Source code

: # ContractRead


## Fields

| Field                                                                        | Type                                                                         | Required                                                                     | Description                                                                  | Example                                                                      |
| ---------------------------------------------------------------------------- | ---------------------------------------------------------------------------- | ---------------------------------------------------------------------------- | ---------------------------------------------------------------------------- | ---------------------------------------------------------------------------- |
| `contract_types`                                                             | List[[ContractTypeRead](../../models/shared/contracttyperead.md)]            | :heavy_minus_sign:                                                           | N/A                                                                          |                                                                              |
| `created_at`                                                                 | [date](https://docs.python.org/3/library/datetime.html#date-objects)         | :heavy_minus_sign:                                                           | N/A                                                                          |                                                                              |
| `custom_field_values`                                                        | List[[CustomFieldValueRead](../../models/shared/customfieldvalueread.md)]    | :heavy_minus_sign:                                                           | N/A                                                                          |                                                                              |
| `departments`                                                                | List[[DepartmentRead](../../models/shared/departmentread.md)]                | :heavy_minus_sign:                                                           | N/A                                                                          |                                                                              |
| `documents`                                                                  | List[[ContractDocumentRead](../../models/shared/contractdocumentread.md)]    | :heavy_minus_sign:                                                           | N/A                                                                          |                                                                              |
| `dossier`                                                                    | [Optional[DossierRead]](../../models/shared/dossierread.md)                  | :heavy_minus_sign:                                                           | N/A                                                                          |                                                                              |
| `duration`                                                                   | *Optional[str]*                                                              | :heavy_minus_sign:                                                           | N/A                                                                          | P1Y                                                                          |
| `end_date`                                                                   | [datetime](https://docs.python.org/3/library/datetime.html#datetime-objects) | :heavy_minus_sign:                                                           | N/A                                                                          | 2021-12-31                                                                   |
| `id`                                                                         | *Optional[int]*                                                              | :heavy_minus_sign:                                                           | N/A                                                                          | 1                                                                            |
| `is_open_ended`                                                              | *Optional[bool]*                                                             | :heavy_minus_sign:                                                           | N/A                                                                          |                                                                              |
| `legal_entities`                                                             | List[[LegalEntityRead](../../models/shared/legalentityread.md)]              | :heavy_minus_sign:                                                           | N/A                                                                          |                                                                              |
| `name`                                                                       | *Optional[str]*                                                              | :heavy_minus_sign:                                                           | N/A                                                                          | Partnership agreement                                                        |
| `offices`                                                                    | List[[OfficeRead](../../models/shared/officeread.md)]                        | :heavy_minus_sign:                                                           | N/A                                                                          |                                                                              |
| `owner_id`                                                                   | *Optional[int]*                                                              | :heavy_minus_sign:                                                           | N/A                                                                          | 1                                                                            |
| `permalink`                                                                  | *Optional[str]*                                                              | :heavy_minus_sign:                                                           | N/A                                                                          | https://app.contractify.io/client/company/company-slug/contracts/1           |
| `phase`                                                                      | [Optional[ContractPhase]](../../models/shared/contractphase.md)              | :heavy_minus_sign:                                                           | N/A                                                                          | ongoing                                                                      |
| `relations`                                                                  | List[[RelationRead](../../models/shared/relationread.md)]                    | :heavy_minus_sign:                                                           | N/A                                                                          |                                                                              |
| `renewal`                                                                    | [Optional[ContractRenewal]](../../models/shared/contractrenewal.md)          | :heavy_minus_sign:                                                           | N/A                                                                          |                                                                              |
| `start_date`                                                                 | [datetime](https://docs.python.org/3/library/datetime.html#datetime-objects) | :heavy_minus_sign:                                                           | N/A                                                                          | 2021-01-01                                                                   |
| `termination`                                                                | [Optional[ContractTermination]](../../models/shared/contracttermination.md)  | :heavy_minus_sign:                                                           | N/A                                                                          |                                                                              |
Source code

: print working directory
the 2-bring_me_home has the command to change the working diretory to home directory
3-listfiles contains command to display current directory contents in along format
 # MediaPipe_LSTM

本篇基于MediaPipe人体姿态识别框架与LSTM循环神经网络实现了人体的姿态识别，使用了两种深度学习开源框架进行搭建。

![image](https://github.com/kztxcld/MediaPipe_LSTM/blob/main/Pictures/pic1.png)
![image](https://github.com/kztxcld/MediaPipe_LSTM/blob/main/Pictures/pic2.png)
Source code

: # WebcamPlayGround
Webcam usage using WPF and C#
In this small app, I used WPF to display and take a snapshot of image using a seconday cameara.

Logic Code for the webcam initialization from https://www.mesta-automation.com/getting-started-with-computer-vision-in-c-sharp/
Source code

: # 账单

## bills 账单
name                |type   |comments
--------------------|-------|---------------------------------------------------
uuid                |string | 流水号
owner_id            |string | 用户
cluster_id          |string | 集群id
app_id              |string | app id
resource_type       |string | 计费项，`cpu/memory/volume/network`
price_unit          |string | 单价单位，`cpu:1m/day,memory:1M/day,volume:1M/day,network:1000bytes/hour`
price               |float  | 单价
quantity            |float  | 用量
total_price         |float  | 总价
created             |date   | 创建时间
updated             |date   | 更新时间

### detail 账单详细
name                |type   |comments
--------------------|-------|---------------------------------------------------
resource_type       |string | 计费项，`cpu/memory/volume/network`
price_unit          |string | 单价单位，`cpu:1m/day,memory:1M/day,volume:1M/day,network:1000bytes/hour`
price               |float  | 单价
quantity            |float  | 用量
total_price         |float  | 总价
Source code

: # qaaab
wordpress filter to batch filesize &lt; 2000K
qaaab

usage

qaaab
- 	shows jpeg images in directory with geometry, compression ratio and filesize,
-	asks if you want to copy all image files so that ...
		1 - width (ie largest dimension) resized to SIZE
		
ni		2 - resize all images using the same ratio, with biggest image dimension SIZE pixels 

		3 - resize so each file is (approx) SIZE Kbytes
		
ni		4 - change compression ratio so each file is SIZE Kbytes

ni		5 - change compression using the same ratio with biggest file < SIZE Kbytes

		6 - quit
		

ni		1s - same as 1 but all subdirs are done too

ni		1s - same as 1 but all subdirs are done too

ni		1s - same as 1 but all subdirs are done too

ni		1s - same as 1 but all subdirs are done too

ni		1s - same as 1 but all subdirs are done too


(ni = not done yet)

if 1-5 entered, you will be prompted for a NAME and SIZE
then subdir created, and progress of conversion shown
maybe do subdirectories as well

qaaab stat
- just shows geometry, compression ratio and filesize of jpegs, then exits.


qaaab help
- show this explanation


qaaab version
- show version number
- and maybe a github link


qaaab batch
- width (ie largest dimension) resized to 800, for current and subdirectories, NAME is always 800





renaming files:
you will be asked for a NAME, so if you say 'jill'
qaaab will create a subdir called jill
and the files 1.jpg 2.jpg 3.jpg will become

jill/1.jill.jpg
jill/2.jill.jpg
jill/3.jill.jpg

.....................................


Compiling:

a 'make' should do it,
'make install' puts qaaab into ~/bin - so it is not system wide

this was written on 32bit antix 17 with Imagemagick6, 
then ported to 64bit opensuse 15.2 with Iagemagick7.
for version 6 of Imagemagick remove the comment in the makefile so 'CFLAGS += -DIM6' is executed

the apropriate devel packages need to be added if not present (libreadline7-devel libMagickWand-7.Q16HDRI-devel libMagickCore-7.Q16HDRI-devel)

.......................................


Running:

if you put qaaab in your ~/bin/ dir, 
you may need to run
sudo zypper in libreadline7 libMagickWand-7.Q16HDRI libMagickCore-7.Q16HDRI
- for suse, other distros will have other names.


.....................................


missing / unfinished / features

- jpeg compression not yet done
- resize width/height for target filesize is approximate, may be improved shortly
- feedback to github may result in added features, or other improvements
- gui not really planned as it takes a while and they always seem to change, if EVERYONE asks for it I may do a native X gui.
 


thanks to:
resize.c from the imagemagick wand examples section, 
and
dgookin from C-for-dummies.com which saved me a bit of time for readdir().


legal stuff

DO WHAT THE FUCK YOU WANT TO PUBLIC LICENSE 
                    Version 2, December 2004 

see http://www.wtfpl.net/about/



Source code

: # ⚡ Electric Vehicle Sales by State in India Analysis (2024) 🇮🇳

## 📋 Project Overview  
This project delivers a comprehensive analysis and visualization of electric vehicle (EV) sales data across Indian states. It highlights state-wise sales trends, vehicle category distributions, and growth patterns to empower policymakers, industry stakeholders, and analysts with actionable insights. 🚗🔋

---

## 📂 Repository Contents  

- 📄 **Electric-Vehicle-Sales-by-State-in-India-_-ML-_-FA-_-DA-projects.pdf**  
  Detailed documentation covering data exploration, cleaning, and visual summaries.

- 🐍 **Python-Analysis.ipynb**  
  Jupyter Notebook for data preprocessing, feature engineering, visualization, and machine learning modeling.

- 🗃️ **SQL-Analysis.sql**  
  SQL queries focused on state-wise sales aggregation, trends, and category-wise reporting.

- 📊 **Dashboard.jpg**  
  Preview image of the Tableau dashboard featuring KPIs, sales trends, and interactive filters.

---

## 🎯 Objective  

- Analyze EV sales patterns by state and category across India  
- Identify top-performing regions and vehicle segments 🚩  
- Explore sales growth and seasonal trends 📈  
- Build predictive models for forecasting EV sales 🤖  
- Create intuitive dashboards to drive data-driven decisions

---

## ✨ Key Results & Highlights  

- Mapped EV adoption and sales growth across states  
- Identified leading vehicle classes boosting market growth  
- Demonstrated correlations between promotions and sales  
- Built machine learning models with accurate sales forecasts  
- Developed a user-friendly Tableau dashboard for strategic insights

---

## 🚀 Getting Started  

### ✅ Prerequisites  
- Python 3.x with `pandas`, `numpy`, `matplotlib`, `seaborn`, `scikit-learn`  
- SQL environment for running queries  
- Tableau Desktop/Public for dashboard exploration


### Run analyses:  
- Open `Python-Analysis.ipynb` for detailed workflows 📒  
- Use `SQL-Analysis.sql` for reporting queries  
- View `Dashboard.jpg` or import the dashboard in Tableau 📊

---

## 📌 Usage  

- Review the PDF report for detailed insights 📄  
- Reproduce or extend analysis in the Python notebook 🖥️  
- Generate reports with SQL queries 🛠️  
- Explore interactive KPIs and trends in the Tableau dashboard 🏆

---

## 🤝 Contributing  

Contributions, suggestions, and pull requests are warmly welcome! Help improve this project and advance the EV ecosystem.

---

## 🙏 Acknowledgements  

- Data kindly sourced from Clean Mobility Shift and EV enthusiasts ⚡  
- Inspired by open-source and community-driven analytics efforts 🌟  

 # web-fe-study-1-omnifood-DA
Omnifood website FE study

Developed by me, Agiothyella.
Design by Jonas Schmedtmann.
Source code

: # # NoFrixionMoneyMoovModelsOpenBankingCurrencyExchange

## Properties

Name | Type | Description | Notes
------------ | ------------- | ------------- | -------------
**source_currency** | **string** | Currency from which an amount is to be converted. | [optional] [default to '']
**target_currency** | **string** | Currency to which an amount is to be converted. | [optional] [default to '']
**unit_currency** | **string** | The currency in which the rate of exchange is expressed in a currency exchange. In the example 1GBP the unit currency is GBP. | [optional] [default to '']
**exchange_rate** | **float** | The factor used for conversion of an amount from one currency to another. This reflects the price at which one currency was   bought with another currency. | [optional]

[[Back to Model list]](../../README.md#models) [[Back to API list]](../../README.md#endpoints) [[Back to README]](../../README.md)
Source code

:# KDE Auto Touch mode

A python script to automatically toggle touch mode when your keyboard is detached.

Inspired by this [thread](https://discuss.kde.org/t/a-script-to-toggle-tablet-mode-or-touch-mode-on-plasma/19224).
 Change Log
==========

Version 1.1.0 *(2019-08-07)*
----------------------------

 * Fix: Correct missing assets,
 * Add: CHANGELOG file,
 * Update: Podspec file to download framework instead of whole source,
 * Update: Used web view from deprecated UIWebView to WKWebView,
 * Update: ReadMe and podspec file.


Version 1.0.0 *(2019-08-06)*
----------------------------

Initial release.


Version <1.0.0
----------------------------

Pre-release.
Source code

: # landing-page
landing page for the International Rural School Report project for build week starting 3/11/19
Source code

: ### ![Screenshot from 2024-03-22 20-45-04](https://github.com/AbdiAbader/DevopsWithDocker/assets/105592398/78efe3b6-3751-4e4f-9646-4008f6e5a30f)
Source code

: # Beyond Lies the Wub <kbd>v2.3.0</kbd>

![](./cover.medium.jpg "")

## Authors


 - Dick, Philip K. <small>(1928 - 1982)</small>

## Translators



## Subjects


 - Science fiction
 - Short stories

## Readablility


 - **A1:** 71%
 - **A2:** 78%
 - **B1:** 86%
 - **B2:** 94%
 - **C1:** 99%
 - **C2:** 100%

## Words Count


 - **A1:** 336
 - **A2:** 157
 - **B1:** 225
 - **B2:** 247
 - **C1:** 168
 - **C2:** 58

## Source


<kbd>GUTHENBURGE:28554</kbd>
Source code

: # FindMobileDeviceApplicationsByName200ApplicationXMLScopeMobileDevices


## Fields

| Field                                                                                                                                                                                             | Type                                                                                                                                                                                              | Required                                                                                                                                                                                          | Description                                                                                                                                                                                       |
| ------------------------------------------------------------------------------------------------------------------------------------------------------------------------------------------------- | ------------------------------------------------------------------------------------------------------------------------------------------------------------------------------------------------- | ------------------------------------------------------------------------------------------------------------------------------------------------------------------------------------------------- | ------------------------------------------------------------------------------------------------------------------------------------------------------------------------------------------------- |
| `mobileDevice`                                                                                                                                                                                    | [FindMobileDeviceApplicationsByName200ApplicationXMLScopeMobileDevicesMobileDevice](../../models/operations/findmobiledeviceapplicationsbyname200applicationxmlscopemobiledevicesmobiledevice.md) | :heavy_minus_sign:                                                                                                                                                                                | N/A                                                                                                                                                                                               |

What you need to do
Answer with a single number: the count of lines in the records that contain "jill".

Finished task
5